Loss computation when classifying pixels


The goal of my model is at the end to classify each pixel to the correct (same position) pixel in the label. I have output images of shape [1, 3, 192, 144] for my model, and my labels the shape [1, 192, 144]. I can’t seem to understand how i am going to compute the loss and train my model. Could someone explain it a bit more clearly or point me to some documentation ? (I already searched but no one seems to be doing a training and loss computation compatible).

For now I am doing a crossentropy loss computation but I don’t think it is the correct method.

I think it might be the correct method.
Based on your description it seems you are working on a multi-class segmentation use case, where each pixel belongs to one specific class.

Your model output shape and target shape look good, if you are dealing with 3 classes. The target should contain the class indices in the range [0, nb_classes-1] and you should be fine using nn.CrossEntropyLoss.

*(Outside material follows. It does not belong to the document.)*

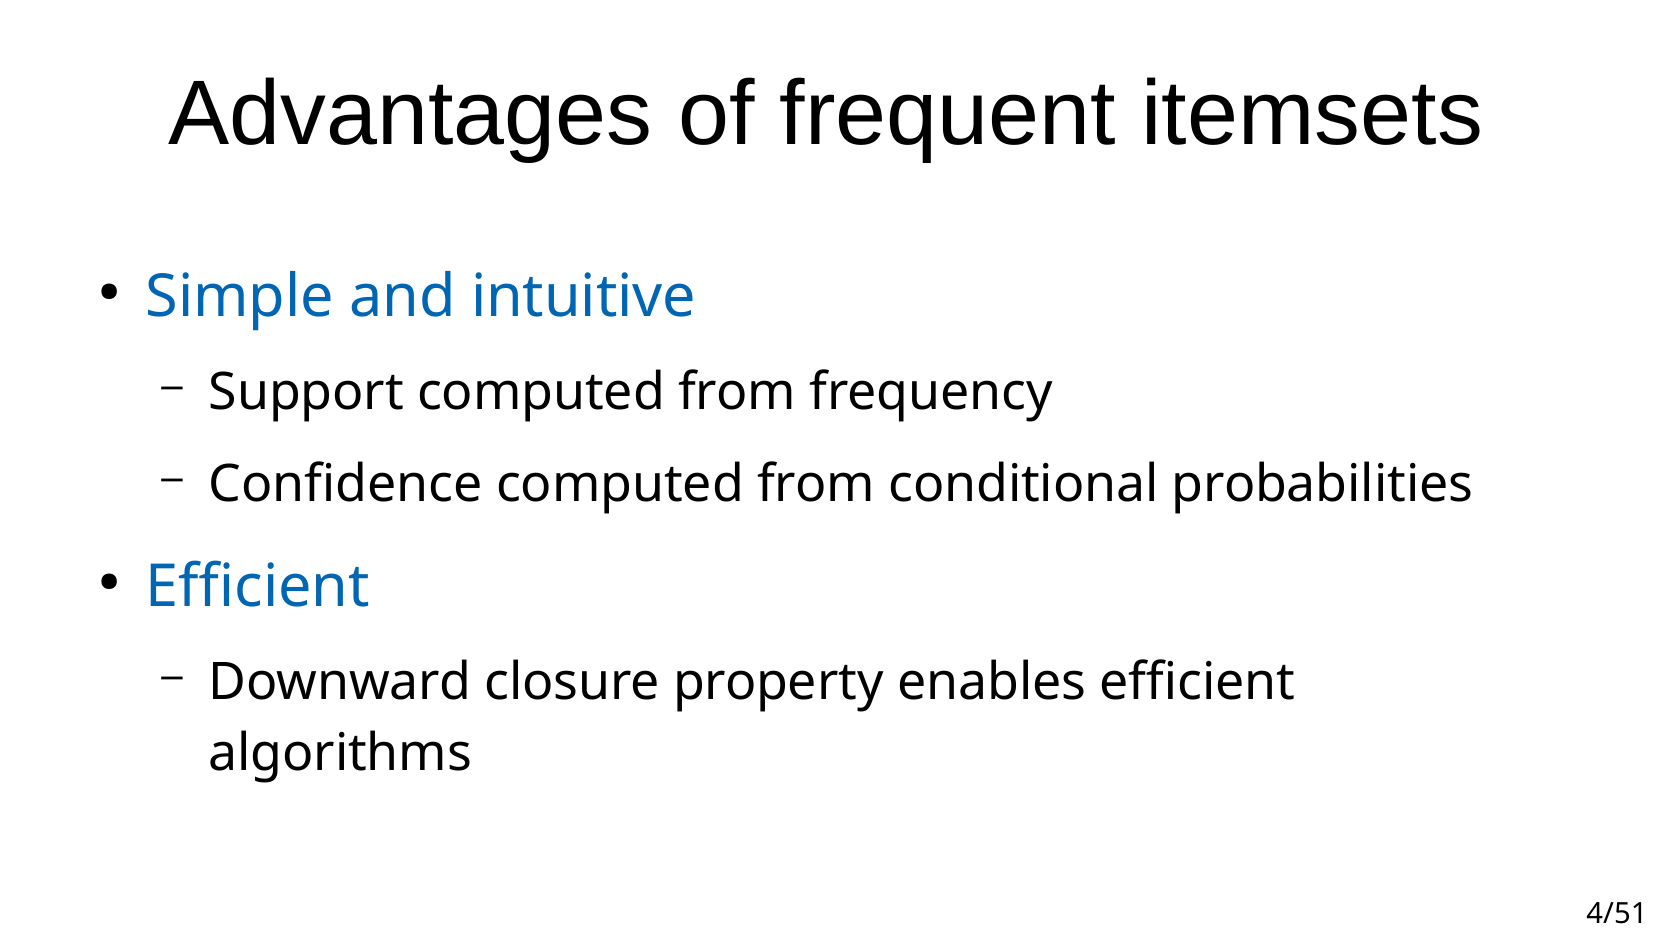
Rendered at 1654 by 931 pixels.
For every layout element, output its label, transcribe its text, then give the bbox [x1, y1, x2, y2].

Let me know, if that’s your use case.

Thank you. I am working on a multi-class segmentation like what you described, but I actually have 4 classes. My label is a grayscale (1D for the color channel) with 4 possible values. And my output is of the same size of the image (3 color channels and 192x144 of height and width). Could you please explain why should the output have this exact shape in this case ?

Moreover, when I am loading my label I first used the transform ToTensor() (but it puts everything in the range from 0 to 1) so I changed it to a transform that replaces it with integers form [0, 3] (because there are 4 classes). Is it correct to do it that way ?

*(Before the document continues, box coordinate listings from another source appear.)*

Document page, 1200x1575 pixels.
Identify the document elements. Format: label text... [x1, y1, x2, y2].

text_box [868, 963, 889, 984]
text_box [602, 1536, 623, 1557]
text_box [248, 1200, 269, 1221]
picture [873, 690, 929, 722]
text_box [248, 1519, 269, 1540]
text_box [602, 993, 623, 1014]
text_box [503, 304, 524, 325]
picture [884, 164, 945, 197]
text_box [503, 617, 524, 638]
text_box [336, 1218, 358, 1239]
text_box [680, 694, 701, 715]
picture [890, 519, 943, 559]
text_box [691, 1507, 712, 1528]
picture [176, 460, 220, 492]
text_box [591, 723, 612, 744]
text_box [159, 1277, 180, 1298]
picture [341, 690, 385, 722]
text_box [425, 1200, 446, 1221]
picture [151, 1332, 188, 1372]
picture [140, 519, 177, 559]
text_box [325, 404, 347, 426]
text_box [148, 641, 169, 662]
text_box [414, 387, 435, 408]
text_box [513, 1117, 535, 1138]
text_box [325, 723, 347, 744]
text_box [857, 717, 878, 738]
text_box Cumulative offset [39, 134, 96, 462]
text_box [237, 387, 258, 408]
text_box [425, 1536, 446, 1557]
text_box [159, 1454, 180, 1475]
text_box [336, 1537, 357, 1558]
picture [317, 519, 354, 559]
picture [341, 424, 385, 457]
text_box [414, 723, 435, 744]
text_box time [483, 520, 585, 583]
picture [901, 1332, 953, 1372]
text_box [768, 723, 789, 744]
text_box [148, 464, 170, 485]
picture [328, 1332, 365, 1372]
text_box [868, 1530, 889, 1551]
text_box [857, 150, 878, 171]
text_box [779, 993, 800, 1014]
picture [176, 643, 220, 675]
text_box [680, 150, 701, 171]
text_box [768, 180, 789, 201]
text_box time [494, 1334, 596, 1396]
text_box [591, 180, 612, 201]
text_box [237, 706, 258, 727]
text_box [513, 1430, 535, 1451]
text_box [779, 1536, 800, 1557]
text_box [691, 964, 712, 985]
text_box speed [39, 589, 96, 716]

In that case the output should have the shape [batch_size, 4, height, width], where each channel corresponds to the logit for a class.

Some transformations on the mask are dangerous, as they might corrupt the mask.
ToTensor is such an operation and you should make sure that your mask contains the class indices in the range [0, 3], as you described.
Also, if you are reshaping, I would recommend to use the NEAREST interpolation method, as others might also corrupt the class indices.